This is interesting, but could you provide a link to the Tuning work on learning outcomes? Google got me to http://www.unideusto.org/tuningeu/teaching-learning-a-assessment.html, but there didn’t seem to be anything there that could be operationalised in TEF 3.
I don’t understand the comments on the NSS. Firstly, the US evidence is a red herring: it’s old, and comes from a very different environment (and in the above, student satisfaction is bundled in with Rate My Professor et al). The NSS is a national and research-informed exercise. Secondly, though there is a headline element of ‘satisfaction’ in the NSS, it captures a lot more than that.
I’d be interested to know which of these questions (from NSS 2017) the ‘educationists’ referenced think aren’t usable proxies for good teaching, and why a good performance on these questions indicates dumbing down:
Are staff are good at explaining things? Have they made the subject interesting?
Is the course intellectually stimulating, and has it challenged the student to achieve her best work?
Have the criteria used in marking been clear in advance?
Are marking and assessment fair?
Has feedback been timely, and have comments been helpful?
Has the student been able to contact staff when she needed to?
Has she received sufficient advice and guidance on the course, and good advice when making study choices?
In response to Stephen. None of these questions elicit data on what students have actually learned during their programmes. What they say they have learned, and whether they consider the learning experience ‘good’, ‘interesting’, ‘stimulating’, ‘challenging’, ‘clear’, ‘fair, ‘helpful’, ‘sufficient’, etc – you can pick any other slippery ambiguous value-laden signifier you like – remain trapped in the realm of subjective opinion. There is no necessary consistency between variations in subjective self-reporting and variations in objective learning.

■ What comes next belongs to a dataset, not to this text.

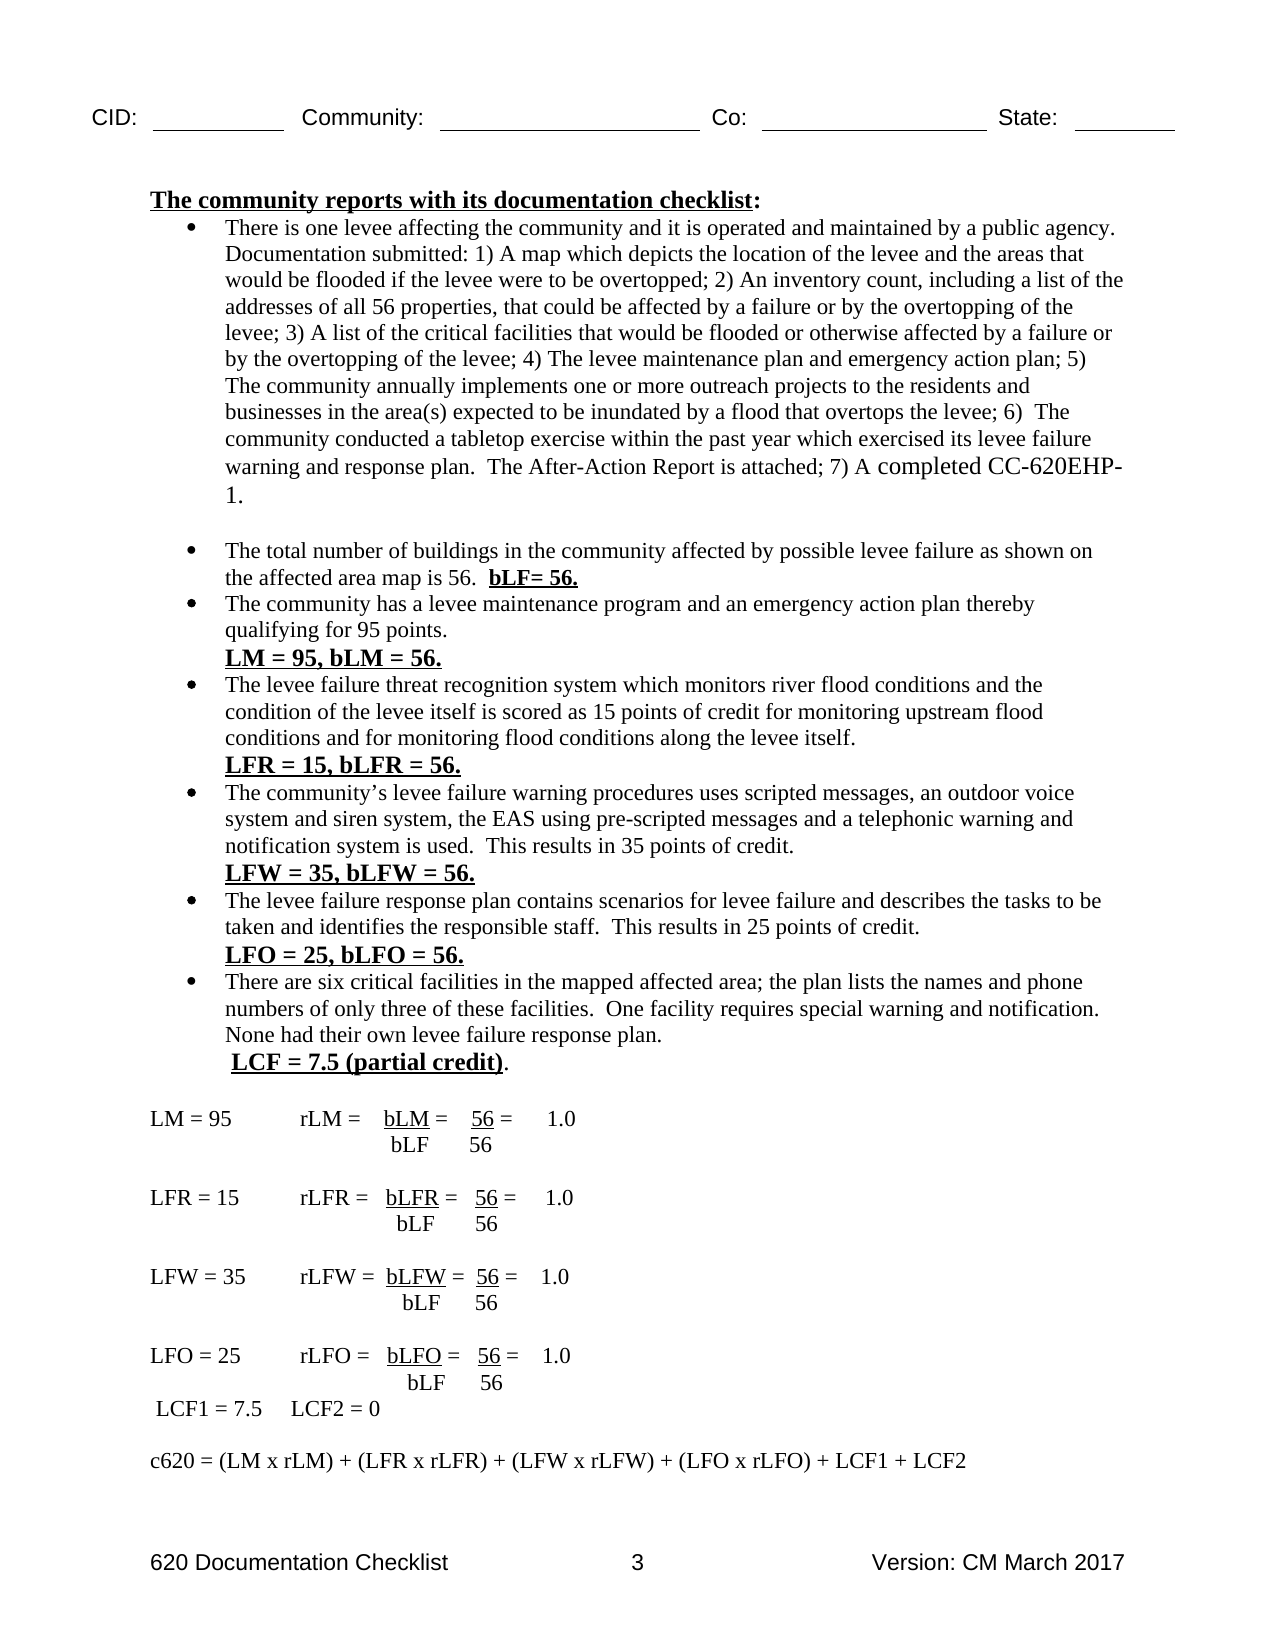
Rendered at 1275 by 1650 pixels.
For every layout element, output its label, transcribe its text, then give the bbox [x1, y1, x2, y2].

You could ask a group of people to estimate the distance between the earth and the moon and take the average of the guesses as the truth. But it wouldn’t be very good astronomy. At least though that question would be about the material world. If you asked them how far it was on a Likert scale of 1-5, from ‘a very long way’ to ‘not so far at all’ that would tell you even less. Why do we have to run educational assessment using business research methods designed for customer marketing? Why can’t we design measures of actual learning outcomes, for comparative purposes? The OECD can do it for 15-year olds in three domains in the PISA programmes. It’s harder at higher education stage because of the specialised character of knowledge but it is not impossible.